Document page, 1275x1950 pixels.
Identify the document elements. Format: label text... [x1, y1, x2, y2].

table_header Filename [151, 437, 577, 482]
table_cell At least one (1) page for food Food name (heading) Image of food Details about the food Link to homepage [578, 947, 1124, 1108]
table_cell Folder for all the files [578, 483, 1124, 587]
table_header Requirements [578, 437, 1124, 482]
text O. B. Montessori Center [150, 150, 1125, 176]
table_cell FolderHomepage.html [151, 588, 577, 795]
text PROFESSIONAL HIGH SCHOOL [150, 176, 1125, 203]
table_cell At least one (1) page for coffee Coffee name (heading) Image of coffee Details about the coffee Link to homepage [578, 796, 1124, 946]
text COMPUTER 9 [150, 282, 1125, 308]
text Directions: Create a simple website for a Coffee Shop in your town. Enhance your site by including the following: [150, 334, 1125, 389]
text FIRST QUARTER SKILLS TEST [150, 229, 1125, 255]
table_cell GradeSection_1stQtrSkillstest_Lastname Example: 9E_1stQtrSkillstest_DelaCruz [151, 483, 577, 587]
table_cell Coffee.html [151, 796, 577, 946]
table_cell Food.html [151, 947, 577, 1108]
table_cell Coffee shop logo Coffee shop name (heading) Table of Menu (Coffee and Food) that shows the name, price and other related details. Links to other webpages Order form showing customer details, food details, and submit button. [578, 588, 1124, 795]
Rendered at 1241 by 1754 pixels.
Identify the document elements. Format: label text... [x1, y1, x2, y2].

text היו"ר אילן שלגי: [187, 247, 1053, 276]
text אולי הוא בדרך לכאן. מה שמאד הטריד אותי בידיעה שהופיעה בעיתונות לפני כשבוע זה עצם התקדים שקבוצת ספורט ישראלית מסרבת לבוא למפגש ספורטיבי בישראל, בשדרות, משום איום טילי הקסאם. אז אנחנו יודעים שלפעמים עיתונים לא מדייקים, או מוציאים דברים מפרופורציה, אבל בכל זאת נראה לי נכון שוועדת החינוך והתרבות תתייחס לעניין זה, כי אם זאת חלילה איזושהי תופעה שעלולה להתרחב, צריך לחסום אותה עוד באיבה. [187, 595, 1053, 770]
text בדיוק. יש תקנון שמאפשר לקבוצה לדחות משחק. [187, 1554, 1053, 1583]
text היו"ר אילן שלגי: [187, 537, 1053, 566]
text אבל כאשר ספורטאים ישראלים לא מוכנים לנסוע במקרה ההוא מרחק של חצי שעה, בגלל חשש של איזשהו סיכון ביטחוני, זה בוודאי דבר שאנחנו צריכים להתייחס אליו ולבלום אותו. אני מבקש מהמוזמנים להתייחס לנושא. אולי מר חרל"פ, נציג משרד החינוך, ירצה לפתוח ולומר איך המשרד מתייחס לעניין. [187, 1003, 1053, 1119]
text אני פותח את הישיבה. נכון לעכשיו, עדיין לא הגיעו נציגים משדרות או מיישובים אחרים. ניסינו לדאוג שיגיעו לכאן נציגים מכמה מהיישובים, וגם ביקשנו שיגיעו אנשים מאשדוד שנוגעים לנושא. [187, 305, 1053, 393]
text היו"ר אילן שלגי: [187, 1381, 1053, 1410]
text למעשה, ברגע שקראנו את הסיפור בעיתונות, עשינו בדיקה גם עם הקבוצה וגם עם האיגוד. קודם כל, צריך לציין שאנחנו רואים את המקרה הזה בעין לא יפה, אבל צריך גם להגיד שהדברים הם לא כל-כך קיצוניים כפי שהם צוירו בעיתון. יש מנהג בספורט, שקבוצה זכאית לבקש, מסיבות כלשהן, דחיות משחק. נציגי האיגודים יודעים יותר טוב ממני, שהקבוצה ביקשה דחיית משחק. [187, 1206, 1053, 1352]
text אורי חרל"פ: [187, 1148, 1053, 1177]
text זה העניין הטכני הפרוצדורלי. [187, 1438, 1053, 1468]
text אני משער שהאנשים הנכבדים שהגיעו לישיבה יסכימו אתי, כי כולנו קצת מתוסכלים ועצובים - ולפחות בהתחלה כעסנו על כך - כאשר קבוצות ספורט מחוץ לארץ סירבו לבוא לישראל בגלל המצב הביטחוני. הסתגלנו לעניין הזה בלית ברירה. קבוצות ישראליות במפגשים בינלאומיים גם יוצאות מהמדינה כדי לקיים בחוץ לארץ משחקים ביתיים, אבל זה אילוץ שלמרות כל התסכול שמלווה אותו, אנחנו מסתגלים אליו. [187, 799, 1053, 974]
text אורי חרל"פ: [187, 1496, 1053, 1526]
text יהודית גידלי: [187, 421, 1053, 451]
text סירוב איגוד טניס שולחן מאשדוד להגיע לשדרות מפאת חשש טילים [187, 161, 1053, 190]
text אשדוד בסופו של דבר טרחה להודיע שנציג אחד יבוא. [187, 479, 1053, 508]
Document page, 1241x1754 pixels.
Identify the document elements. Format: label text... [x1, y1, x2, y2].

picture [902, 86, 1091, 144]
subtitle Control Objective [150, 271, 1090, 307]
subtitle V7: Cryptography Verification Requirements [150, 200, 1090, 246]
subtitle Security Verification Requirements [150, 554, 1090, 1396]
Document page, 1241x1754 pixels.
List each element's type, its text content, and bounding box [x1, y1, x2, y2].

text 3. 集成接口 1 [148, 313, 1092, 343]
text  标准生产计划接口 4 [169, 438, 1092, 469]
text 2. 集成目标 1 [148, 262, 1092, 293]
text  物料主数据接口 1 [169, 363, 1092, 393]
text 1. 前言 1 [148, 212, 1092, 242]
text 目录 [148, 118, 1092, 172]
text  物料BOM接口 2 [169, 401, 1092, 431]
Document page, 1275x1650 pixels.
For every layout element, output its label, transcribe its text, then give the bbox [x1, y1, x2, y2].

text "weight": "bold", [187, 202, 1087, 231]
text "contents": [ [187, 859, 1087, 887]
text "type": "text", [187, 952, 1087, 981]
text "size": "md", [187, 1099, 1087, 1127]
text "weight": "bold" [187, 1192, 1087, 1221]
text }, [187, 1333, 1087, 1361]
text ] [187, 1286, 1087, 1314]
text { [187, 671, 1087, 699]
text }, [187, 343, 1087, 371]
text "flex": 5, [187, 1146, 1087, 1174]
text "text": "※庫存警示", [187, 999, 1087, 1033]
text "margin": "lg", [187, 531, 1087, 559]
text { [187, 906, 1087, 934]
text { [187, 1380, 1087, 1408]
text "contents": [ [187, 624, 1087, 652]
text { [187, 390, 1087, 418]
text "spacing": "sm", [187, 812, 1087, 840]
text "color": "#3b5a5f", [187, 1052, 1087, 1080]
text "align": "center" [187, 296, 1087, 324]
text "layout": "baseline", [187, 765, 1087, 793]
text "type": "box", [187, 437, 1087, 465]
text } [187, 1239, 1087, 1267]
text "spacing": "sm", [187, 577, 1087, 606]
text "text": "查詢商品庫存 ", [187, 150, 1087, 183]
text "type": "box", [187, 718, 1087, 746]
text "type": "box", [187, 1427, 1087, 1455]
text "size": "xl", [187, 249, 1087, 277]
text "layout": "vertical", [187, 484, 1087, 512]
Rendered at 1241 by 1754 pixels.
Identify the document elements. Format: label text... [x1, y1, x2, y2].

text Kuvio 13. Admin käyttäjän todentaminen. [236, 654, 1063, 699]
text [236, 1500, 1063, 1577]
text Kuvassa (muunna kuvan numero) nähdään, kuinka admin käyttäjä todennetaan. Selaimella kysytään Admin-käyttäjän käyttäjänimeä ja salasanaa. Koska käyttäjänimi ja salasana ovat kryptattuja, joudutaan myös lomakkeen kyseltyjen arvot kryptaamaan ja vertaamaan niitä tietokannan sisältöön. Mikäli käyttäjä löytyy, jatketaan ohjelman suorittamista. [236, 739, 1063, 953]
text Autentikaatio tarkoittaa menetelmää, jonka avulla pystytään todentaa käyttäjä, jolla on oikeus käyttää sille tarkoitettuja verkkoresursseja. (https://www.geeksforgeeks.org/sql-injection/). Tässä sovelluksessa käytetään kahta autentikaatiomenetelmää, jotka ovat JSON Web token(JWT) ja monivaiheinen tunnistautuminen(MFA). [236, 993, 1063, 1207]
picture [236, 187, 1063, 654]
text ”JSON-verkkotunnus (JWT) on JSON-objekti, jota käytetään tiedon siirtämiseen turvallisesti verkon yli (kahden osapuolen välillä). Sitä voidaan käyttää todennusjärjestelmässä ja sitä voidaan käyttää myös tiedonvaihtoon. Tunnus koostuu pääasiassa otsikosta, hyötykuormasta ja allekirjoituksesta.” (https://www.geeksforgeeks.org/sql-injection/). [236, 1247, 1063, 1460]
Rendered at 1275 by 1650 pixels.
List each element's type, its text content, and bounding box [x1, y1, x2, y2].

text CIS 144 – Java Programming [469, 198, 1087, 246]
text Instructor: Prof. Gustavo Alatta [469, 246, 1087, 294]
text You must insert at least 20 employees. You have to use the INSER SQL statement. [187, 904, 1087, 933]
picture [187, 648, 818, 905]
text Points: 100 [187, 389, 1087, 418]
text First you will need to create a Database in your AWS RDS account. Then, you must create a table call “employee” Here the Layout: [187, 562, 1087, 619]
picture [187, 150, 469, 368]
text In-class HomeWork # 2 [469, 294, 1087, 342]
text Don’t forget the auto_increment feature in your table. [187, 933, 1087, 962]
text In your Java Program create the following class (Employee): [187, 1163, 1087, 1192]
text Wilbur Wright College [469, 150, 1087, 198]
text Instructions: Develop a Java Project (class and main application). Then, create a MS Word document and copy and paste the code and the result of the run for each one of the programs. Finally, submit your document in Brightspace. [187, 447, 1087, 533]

- **Your objective**
Every line that holds the string "נכון" must be copied from the records above.

- **Response to the exercise**
text אולי הוא בדרך לכאן. מה שמאד הטריד אותי בידיעה שהופיעה בעיתונות לפני כשבוע זה עצם התקדים שקבוצת ספורט ישראלית מסרבת לבוא למפגש ספורטיבי בישראל, בשדרות, משום איום טילי הקסאם. אז אנחנו יודעים שלפעמים עיתונים לא מדייקים, או מוציאים דברים מפרופורציה, אבל בכל זאת נראה לי נכון שוועדת החינוך והתרבות תתייחס לעניין זה, כי אם זאת חלילה איזושהי תופעה שעלולה להתרחב, צריך לחסום אותה עוד באיבה. [187, 595, 1053, 770]
text אני פותח את הישיבה. נכון לעכשיו, עדיין לא הגיעו נציגים משדרות או מיישובים אחרים. ניסינו לדאוג שיגיעו לכאן נציגים מכמה מהיישובים, וגם ביקשנו שיגיעו אנשים מאשדוד שנוגעים לנושא. [187, 305, 1053, 393]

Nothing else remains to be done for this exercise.